Le 9 novembre 2016, Michal Kosinski observe le sourire réjoui de Donald Trump, prend une grande inspiration et éteint la télévision. Son mauvais pressentiment se vérifie quand une société britannique de marketing déclare : « Nous sommes ravis que notre approche révolutionnaire en matière de communication ait joué un rôle aussi essentiel dans la victoire du président Trump. » La société s’appelle Cambridge Analytica. Elle utilise des outils d’analyses de données créés par Michal Kosinski. « Le monstre » lui a échappé.
Ce chercheur polonais est spécialiste de la psychométrie, la science qui cerne notre personnalité. Pendant son doctorat à Cambridge, il développe une application destinée à la recherche. Des milliers, puis des millions de personnes remplissent son questionnaire.
Sa gigantesque base de données corrèle profils Facebook et caractéristiques psychologiques. En fonction de nos « likes », il connaît nos orientations sexuelles, notre couleur de peau, nos opinions politiques. Il peut aussi trouver des profils spécifiques, des hommes noirs aimant le rap, ou des électeurs indécis dans l’Iowa. Les empreintes numériques deviennent des personnes avec des goûts, des adresses. Kosinski joint des avertissements à ses travaux qui « pourraient constituer une menace pour le bien-être, la liberté ou même la vie d’un individu ». En 2014, il refuse de céder son application et part enseigner aux États-Unis.

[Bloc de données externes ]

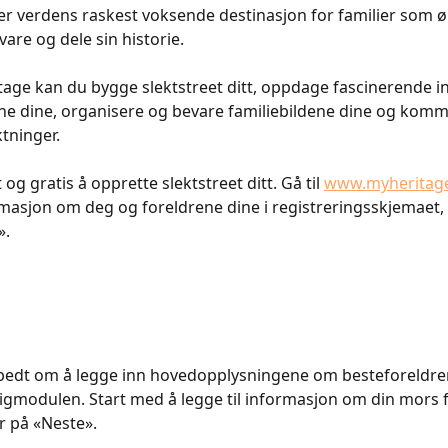
r verdens raskest voksende destinasjon for familier som ø
are og dele sin historie.
ge kan du bygge slektstreet ditt, oppdage fascinerende i
e dine, organisere og bevare familiebildene dine og komme
tninger.
 og gratis å opprette slektstreet ditt. Gå til 
www.myheritag
ormasjon om deg og foreldrene dine i registreringsskjemaet, 
».
i bedt om å legge inn hovedopplysningene om besteforeldre
tigmodulen. Start med å legge til informasjon om din mors f
er på «Neste».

Quelques jours après la victoire de Trump, un journaliste suisse, Hannes Grassegger, recueille son témoignage. Michal Kosinski est mortifié. Dès 2015, lors du Brexit, Cambridge Analytica a mis son « monstre » au service de camp du « leave ». L’enquête de Hannes Grassegger est traduite dans plusieurs langues. Début 2017, le scandale est mondial. Cambridge Analytica met la clé sous la porte, Facebook est poursuivi en justice. Kosinski alerte sur les dangers de la personnalisation des données.

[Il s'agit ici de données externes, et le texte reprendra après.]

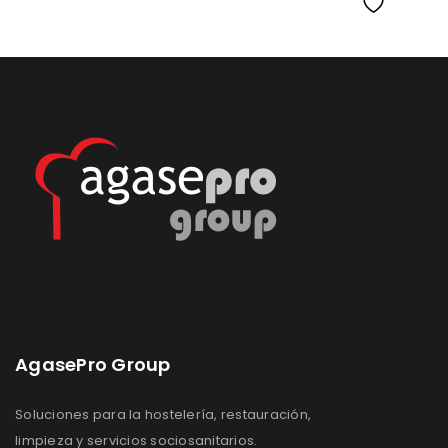
Lista
Lista
de
de
deseos
deseos
AgasePro Group
Soluciones para la hostelería, restauración,
limpieza y servicios sociosanitarios.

Avec nos « likes », nous sommes chaque jour un peu moins exposés aux points de vue contradictoires. Nous avons l’impression de choisir notre information, mais c’est elle qui s’impose à nous. Le problème n’est pas tant de consommer des fausses nouvelles, mais de ne plus avoir accès aux vraies. Nous créons tous notre propre chambre d’échos – le rêve de toute dictature. Les auteurs de XXI nous aident à sortir de cette grotte du XXIᵉ siècle. Nous publions une enquête de Hannes Grassegger, inédite en France. Six mois durant, il a décrypté la formule du Frankenstein des campagnes électorales. Il s’appelle Arthur Finkelstein et a inventé une machine à faire élire des conservateurs, de Reagan à Orbán ou Netanyahou. Un tutoriel du populisme moderne. Sortir de la grotte, c’est s’attaquer aux idées reçues. Et à ceux qui les instrumentalisent.